- **Excerpted passage**:
## BEGIN
Friday Foster (1975)

While it has violence and nudity, there’s something lighter and frothier about the blaxploitation film, Friday Foster (1975); it’s almost ready to be a crowd-pleasing TV movie pilot, maybe because the film is being based on a comic strip (comparable to Modesty Blaise in terms of syndicated newspaper comics). A vehicle for the great Pam Grier who proves her star power here as the title character, a photo journalist for Glance magazine who has ties to the fashion industry, and is assigned to cover the airport arrival of Blake Tarr (Thalmus Rasulala), a black billionaire Howard Hughes type. When there’s an assassination attempt (one of the shooters is a young Carl Weathers) and Friday gets the scoop, the stage is set for her to be an amateur sleuth that continually gets into The Perils Of Pauline type sticky situations; this gives Grier the chance to alternate between earnest sincerity and charming goofiness. There’s a murder mystery and a political conspiracy, and multiple location shots of Washington DC, and a whispered figure at the centre of it all, the “Black Widow”. It’s also refreshing to see Yaphet Kotto in a wise-cracking hero role, playing Colt Hawkins, a private detective on the case and a foil to Friday; their partnership feels like a nice spin on The Thin Man or Bogey-and-Bacall Hollywood detective dynamic. There’s a great cast including Godfrey Cambridge, Julius Harris, Scatman Crothers, and Eartha Kitt as fashion designer Madame Rena, delightfully tearing through their scenes without even a glance in the rear-view mirror. There’s a sunny neo-noir vibe and screwball comedy throwback gags and patter, just with more casual sex. Music by Luchi De Jesus who also contributes the very catchy title track. As with most 1970s blaxploitation, this was directed by a white guy, Arthur Marks, who also made other classics of the genre that I haven’t seen like Detroit 9000, Bucktown and JD’s Revenge. Streamed on Criterion Channel but also available to rent on iTunes. Recommended.

Report To The Commissioner (1975)

There’s so much location footage of old Times Square New York in Report To The Commissioner (1975), that it IS its own character, a document of a New York from long ago, crowded streets witnessing a spectacular filmed foot chase or extras interacting with method actors playing cops. This movie is like a lost Sidney Lumet film but not actually directed by Sidney Lumet. Based on a novel by James Mills, the opening scenes lay it out for us: a female undercover cop has been killed, Patty (Susan Blakely), shot by another cop nick-named “Chicklet” (Michael Moriarty) at the home of the pusher/gunrunner, Stick (Tony King), that she was seeing/collecting evidence from. The report is headed up by Capt Stitcher (Ed Grover) whose interviews, recordings and research frame the narrated flashbacks. We get different perspectives such as the hard-working undercover cop and the superiors who green-light her latest case. Yet the movie is mostly about Moriarty the young hippie cop being assigned the jaded, street-wise partner, Crunch (Yaphet Kotto), and his journey into being swallowed up by the system. Filled with New York character actors (and former cops – including Sonny Grosso from The French Connection), this is the type of movie with lots of conspiratorial scenes of men in suits smoking cigarettes and having tense conversations in backrooms or side streets. There’s also a young Bob Babalan as a legless homeless person, a young Richard Gere as a pimp, and a young Hector Elizondo as a careerist cop. Moriarty’s method acting might be over the top depending on your mileage, but I’m all for it and he gives a full blown performance, that goes from mumbling naivety to a twitching, sweaty mess. Kotto provides the ballast as his partner and is the cynical symbol of assimilating into the system. Directed by Milton Katselas with a funky score by Elmer Bernstein, there’s a looseness for the most part that sharpens by the second half and leaves behind quite a punch by its last image. Available to rent on iTunes, which I did on the day that Yaphet Kotto passed away. Recommended.
## END
- **Task instructions**:
(1) Do these statements agree with the film reviews? Answer yes or no for each, quoting the deciding words. (a) Friday Foster was directed by Arthur Marks. (b) Report To The Commissioner was directed by Sidney Lumet. (c) Report To The Commissioner is based on a novel by James Mills.
(2) How would you render this sentence from the film reviews in Spanish: "This movie is like a lost Sidney Lumet film but not actually directed by Sidney Lumet."
(3) According to the film reviews, why might Friday Foster feel almost ready to be a crowd-pleasing TV movie pilot? Answer in one to three sentences.

- **Available data**:
## BEGIN
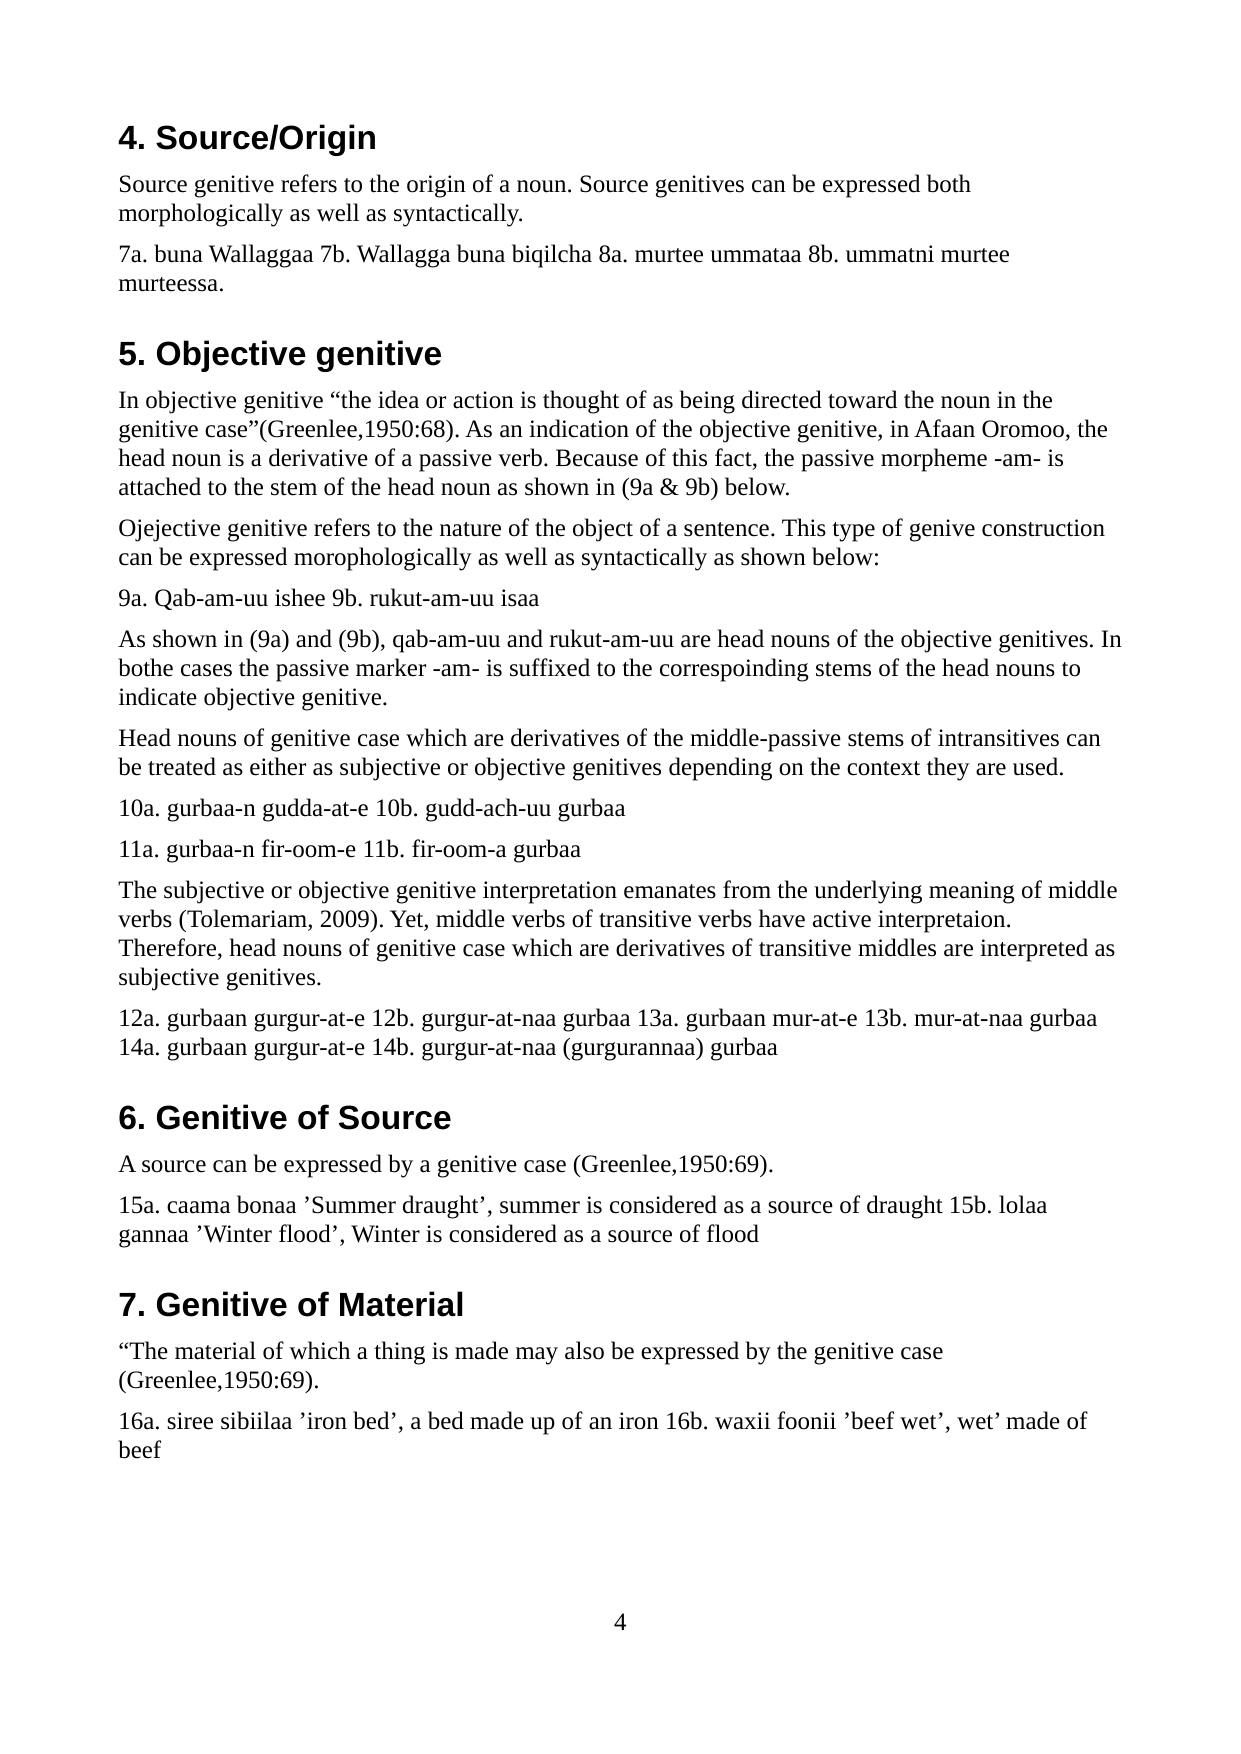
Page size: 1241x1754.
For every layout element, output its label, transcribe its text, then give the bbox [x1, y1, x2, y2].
## END
- **Answers in order**:
(1)
(a) Yes: "this was directed by a white guy, Arthur Marks"
(b) No: "not actually directed by Sidney Lumet"
(c) Yes: "Based on a novel by James Mills"

(2) Esta película es como una película perdida de Sidney Lumet, pero no dirigida realmente por Sidney Lumet.

(3) The review suggests it may be because the film is based on a comic strip. It compares that strip to Modesty Blaise among syndicated newspaper comics.